Collected data entries:

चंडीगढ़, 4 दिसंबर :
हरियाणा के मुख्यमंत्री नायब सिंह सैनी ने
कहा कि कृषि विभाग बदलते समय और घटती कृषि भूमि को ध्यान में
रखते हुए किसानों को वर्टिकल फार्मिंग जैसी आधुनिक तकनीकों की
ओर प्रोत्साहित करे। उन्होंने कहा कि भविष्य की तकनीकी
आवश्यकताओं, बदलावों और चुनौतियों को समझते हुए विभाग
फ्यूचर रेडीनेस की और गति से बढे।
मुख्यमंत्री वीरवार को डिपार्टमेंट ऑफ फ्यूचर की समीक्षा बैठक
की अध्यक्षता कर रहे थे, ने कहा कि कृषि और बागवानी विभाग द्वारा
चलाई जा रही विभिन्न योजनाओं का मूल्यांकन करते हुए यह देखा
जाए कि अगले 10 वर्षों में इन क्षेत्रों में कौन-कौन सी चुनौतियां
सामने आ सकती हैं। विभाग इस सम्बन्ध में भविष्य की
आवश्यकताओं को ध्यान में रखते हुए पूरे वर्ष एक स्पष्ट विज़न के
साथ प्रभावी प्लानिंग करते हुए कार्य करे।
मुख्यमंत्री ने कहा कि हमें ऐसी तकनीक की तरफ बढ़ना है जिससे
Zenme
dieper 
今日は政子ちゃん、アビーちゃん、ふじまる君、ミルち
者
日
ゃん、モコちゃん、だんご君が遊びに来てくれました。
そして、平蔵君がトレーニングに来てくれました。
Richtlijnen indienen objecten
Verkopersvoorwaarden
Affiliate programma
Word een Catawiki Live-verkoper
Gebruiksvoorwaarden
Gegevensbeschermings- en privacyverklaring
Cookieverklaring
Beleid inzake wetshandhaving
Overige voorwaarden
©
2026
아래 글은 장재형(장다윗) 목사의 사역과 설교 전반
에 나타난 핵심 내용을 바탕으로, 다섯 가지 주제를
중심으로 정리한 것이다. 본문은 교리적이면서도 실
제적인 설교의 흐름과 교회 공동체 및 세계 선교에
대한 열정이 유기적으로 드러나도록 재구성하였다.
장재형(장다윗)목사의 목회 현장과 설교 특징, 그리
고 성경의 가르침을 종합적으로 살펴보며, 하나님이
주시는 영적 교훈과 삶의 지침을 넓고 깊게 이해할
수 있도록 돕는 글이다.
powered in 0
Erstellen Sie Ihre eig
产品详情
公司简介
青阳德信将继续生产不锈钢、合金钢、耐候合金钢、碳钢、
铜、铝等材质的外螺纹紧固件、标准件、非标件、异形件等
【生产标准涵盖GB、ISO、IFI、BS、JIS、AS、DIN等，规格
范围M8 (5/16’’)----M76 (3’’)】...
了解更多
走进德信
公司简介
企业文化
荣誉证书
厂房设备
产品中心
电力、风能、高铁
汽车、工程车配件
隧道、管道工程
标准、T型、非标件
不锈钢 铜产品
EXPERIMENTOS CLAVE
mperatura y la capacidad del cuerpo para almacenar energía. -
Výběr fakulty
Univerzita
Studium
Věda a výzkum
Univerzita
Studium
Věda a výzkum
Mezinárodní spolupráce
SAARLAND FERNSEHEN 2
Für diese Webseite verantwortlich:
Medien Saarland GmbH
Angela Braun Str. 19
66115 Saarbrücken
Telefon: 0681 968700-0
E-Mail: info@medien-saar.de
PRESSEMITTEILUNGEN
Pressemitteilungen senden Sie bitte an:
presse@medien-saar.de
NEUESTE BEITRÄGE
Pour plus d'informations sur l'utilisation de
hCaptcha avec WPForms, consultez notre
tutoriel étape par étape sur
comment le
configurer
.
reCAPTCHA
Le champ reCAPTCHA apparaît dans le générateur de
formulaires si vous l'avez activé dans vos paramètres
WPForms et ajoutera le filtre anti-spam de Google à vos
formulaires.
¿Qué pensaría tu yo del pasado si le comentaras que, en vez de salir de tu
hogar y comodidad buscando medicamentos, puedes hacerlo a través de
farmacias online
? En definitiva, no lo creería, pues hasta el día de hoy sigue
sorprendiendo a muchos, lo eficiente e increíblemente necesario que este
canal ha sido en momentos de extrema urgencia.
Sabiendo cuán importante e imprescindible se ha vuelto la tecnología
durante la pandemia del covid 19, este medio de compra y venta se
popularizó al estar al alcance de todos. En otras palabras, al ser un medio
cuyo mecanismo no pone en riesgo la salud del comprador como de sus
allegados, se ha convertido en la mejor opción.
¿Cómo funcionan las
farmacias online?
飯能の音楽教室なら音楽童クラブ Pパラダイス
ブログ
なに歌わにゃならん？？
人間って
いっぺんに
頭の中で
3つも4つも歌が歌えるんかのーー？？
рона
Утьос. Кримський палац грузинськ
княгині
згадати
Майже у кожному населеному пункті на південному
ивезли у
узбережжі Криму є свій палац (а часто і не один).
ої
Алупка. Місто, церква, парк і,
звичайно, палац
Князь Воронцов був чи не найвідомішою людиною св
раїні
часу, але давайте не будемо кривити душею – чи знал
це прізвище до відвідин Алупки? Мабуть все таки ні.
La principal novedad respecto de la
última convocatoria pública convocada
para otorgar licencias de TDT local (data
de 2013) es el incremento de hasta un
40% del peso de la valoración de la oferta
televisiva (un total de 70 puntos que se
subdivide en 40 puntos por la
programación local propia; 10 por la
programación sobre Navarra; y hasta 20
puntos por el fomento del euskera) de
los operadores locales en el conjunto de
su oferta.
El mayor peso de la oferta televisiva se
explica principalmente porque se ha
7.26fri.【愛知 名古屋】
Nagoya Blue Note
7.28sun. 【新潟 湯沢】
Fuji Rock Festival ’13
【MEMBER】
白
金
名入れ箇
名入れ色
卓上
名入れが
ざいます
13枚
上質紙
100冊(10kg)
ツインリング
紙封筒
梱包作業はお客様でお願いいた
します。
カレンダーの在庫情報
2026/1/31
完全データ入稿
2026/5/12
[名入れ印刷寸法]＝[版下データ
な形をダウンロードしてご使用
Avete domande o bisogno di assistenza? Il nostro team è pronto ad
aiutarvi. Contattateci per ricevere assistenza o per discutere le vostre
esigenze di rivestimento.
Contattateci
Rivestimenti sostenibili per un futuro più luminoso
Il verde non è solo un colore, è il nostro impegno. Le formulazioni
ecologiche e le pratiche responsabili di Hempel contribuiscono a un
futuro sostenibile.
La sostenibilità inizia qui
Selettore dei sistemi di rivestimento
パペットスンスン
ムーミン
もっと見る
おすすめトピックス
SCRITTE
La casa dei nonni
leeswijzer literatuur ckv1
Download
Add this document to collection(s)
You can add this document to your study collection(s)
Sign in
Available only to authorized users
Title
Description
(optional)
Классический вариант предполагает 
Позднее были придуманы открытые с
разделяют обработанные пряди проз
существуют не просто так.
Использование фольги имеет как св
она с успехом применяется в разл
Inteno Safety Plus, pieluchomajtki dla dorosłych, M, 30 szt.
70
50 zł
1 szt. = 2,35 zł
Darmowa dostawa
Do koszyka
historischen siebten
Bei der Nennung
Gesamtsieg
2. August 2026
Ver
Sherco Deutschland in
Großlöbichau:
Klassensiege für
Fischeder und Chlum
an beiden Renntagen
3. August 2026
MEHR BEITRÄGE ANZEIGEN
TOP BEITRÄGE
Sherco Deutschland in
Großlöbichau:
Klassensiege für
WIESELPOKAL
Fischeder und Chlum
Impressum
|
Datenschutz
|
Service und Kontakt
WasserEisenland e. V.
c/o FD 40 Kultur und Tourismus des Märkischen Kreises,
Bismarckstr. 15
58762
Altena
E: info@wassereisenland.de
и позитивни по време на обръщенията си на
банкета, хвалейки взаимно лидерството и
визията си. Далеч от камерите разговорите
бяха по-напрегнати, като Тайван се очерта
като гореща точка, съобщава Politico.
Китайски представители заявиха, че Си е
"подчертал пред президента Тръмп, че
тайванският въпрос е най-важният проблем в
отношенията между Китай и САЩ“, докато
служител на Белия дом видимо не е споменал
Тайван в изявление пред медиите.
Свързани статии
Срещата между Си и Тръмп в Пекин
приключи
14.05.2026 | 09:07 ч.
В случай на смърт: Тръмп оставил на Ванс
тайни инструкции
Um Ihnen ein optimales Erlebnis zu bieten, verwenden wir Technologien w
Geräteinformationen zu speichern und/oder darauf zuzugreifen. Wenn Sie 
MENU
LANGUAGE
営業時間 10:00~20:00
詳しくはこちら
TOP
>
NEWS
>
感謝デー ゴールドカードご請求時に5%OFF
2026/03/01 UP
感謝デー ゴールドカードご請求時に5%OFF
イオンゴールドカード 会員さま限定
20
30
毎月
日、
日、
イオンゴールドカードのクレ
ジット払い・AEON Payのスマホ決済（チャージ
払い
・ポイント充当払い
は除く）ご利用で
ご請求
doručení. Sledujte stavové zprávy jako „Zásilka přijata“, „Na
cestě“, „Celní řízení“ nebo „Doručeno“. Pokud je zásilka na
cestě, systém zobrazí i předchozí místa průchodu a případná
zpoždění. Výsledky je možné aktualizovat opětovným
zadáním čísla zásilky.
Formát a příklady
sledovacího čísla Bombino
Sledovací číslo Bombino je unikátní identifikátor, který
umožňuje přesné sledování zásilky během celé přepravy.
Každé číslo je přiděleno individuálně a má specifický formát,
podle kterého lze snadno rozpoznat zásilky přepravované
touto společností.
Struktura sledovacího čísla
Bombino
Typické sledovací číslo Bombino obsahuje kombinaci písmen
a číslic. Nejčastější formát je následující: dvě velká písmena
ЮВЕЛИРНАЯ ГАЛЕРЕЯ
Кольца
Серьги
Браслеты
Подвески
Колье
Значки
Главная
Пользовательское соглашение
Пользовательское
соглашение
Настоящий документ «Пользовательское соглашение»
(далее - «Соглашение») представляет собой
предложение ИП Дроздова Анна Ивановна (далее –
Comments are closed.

What is expected :: Look back at the entries above. Retype the line with "futuro sostenibile.", the line with "Available only to authorized users", and all lines in between.

Result of the exercise ::
futuro sostenibile.
La sostenibilità inizia qui
Selettore dei sistemi di rivestimento
パペットスンスン
ムーミン
もっと見る
おすすめトピックス
SCRITTE
La casa dei nonni
leeswijzer literatuur ckv1
Download
Add this document to collection(s)
You can add this document to your study collection(s)
Sign in
Available only to authorized users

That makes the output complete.